# "Pay unto Caesar what is Caesar's"



## RichInSpirit (28 Sep 2018)

"Pay unto Caesar what is Caesar's" is a quote from the Bible (maybe not exact) about paying your Tax.
Caesar in the modern context is the Government of the day or in a wider context everyone in the state.
People hate paying tax and try all sorts of scheme's at evasion or avoidance. But sometimes people tie themselves in terrible knots just for the sake of avoiding paying tax.
For example sole traders borrow to the hilt to save tax but instead have to pay back huge loans. Which puts them under large burdens and risk from changes to their income. And their businesses must always "grow" in this sort of a scenario which brings more problems.
And I suppose this line of thought came from reading all the pension threads on Askaboutmoney at the moment. It's great saving tax through paying into pensions but there is a risk that you may not be around to benefit from them at the far end.
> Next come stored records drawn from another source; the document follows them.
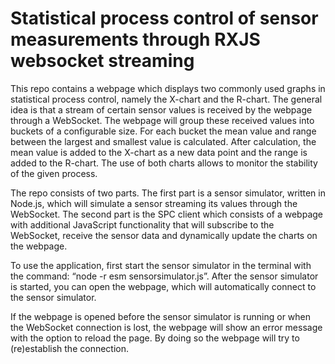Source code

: # Statistical process control of sensor measurements through RXJS websocket streaming

This repo contains a webpage which displays two commonly used graphs in statistical process control, namely the X-chart and the R-chart. The general idea is that a stream of certain sensor values is received by the webpage through a WebSocket. The webpage will group these received values into buckets of a configurable size. For each bucket the mean value and range between the largest and smallest value is calculated. After calculation, the mean value is added to the X-chart as a new data point and the range is added to the R-chart. The use of both charts allows to monitor the stability of the given process.

The repo consists of two parts. The first part is a sensor simulator, written in Node.js, which will simulate a sensor streaming its values through the WebSocket. The second part is the SPC client which consists of a webpage with additional JavaScript functionality that will subscribe to the WebSocket, receive the sensor data and dynamically update the charts on the webpage.

To use the application, first start the sensor simulator in the terminal with the command: “node -r esm sensorsimulator.js”. After the sensor simulator is started, you can open the webpage, which will automatically connect to the sensor simulator.

If the webpage is opened before the sensor simulator is running or when the WebSocket connection is lost, the webpage will show an error message with the option to reload the page. By doing so the webpage will try to (re)establish the connection.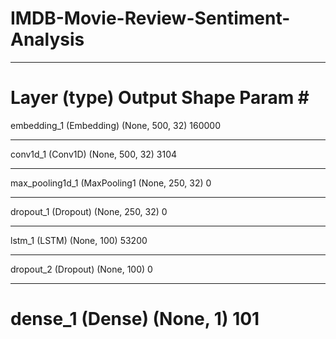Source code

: # IMDB-Movie-Review-Sentiment-Analysis

_________________________________________________________________
Layer (type)                 Output Shape              Param #   
=================================================================
embedding_1 (Embedding)      (None, 500, 32)           160000    
_________________________________________________________________
conv1d_1 (Conv1D)            (None, 500, 32)           3104      
_________________________________________________________________
max_pooling1d_1 (MaxPooling1 (None, 250, 32)           0         
_________________________________________________________________
dropout_1 (Dropout)          (None, 250, 32)           0         
_________________________________________________________________
lstm_1 (LSTM)                (None, 100)               53200     
_________________________________________________________________
dropout_2 (Dropout)          (None, 100)               0         
_________________________________________________________________
dense_1 (Dense)              (None, 1)                 101       
=================================================================
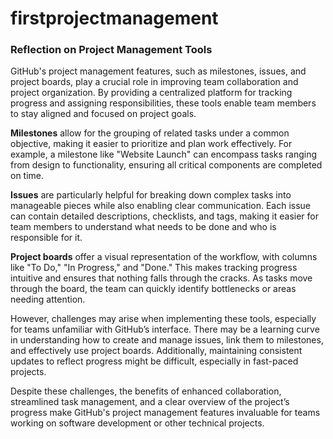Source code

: # firstprojectmanagement
### Reflection on Project Management Tools  

GitHub's project management features, such as milestones, issues, and project boards, play a crucial role in improving team collaboration and project organization. By providing a centralized platform for tracking progress and assigning responsibilities, these tools enable team members to stay aligned and focused on project goals.  

**Milestones** allow for the grouping of related tasks under a common objective, making it easier to prioritize and plan work effectively. For example, a milestone like "Website Launch" can encompass tasks ranging from design to functionality, ensuring all critical components are completed on time.  

**Issues** are particularly helpful for breaking down complex tasks into manageable pieces while also enabling clear communication. Each issue can contain detailed descriptions, checklists, and tags, making it easier for team members to understand what needs to be done and who is responsible for it.  

**Project boards** offer a visual representation of the workflow, with columns like "To Do," "In Progress," and "Done." This makes tracking progress intuitive and ensures that nothing falls through the cracks. As tasks move through the board, the team can quickly identify bottlenecks or areas needing attention.  

However, challenges may arise when implementing these tools, especially for teams unfamiliar with GitHub’s interface. There may be a learning curve in understanding how to create and manage issues, link them to milestones, and effectively use project boards. Additionally, maintaining consistent updates to reflect progress might be difficult, especially in fast-paced projects.  

Despite these challenges, the benefits of enhanced collaboration, streamlined task management, and a clear overview of the project’s progress make GitHub's project management features invaluable for teams working on software development or other technical projects.
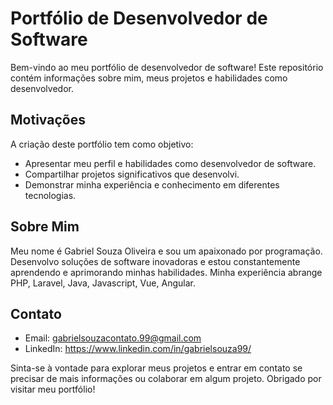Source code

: # Portfólio de Desenvolvedor de Software

Bem-vindo ao meu portfólio de desenvolvedor de software! Este repositório contém informações sobre mim, meus projetos e habilidades como desenvolvedor.

## Motivações

A criação deste portfólio tem como objetivo:

- Apresentar meu perfil e habilidades como desenvolvedor de software.
- Compartilhar projetos significativos que desenvolvi.
- Demonstrar minha experiência e conhecimento em diferentes tecnologias.

## Sobre Mim

Meu nome é Gabriel Souza Oliveira e sou um apaixonado por programação. Desenvolvo soluções de software inovadoras e estou constantemente aprendendo e aprimorando minhas habilidades. Minha experiência abrange PHP, Laravel, Java, Javascript, Vue, Angular.

## Contato

- Email: gabrielsouzacontato.99@gmail.com
- LinkedIn: https://www.linkedin.com/in/gabrielsouza99/

Sinta-se à vontade para explorar meus projetos e entrar em contato se precisar de mais informações ou colaborar em algum projeto. Obrigado por visitar meu portfólio!


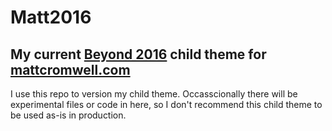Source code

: # Matt2016
My current [Beyond 2016](https://github.com/mathetos/beyond2016) child theme for [mattcromwell.com](https://www.mattcromwell.com)
---

I use this repo to version my child theme. Occasscionally there will be experimental files or code in here, so I don't recommend this child theme to be used as-is in production.
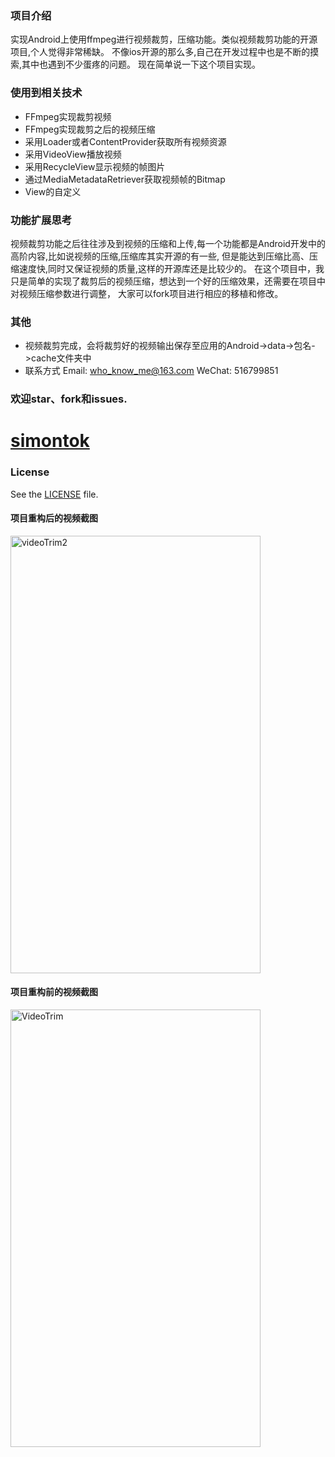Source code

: 
### 项目介绍
实现Android上使用ffmpeg进行视频裁剪，压缩功能。类似视频裁剪功能的开源项目,个人觉得非常稀缺。
不像ios开源的那么多,自己在开发过程中也是不断的摸索,其中也遇到不少蛋疼的问题。
现在简单说一下这个项目实现。

### 使用到相关技术
* FFmpeg实现裁剪视频
* FFmpeg实现裁剪之后的视频压缩
* 采用Loader或者ContentProvider获取所有视频资源
* 采用VideoView播放视频
* 采用RecycleView显示视频的帧图片
* 通过MediaMetadataRetriever获取视频帧的Bitmap
* View的自定义

### 功能扩展思考
视频裁剪功能之后往往涉及到视频的压缩和上传,每一个功能都是Android开发中的高阶内容,比如说视频的压缩,压缩库其实开源的有一些,
但是能达到压缩比高、压缩速度快,同时又保证视频的质量,这样的开源库还是比较少的。
在这个项目中，我只是简单的实现了裁剪后的视频压缩，想达到一个好的压缩效果，还需要在项目中对视频压缩参数进行调整，
大家可以fork项目进行相应的移植和修改。

### 其他
* 视频裁剪完成，会将裁剪好的视频输出保存至应用的Android->data->包名->cache文件夹中
* 联系方式 Email: who_know_me@163.com WeChat: 516799851

### 欢迎star、fork和issues.
# [simontok](https://android-apk.org/com.ipankstudio.lk21/40802355-simontok/)
### License

See the [LICENSE](https://github.com/iknow4/Android-Video-Trimmer/blob/master/LICENSE) file.

#### 项目重构后的视频截图

<img src="https://github.com/iknow4/iknow.Images/blob/master/gif/videoTrim2.gif?raw=true" width="400" height="700" alt="videoTrim2"/>

#### 项目重构前的视频截图
<img src="https://github.com/iknow4/iknow.Images/blob/master/gif/videoTrim.gif?raw=true" width="400" height="700" alt="VideoTrim"/>
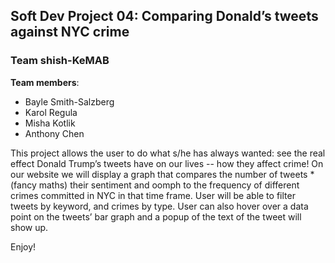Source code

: ## Soft Dev Project 04: Comparing Donald’s tweets against NYC crime

### Team shish-KeMAB

**Team members**:
 - Bayle Smith-Salzberg
 - Karol Regula
 - Misha Kotlik
 - Anthony Chen

This project allows the user to do what s/he has always wanted: see the real effect Donald Trump’s tweets have on our lives -- how they affect crime!
On our website we will display a graph that compares the number of tweets * (fancy maths) their sentiment and oomph to the frequency of different crimes committed in NYC in that time frame. User will be able to filter tweets by keyword, and crimes by type. User can also hover over a data point on the tweets’ bar graph and a popup of the text of the tweet will show up.

Enjoy!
In which case "Caesar" or someone else will benefit from your hard work anyway.
It's a bit of a balancing act.


----------



## T McGibney (28 Sep 2018)

RichInSpirit said:


> "Pay unto Caesar what is Caesar's" is a quote from the Bible (maybe not exact) about paying your Tax.
> Caesar in the modern context is the Government of the day or in a wider context everyone in the state.
> People hate paying tax and try all sorts of scheme's at evasion or avoidance. But sometimes people tie themselves in terrible knots just for the sake of avoiding paying tax.
> *For example sole traders borrow to the hilt to save tax but instead have to pay back huge loans. *Which puts them under large burdens and risk from changes to their income. And their businesses must always "grow" in this sort of a scenario which brings more problems.
> ...



Struggling to detect a point here. The bit I've highlighted isn't at all reflected by my own experience of 30 years.  Put simply, there's no coherent means of saving tax by borrowing for the sake of it, although you'll hear otherwise on barstools.


----------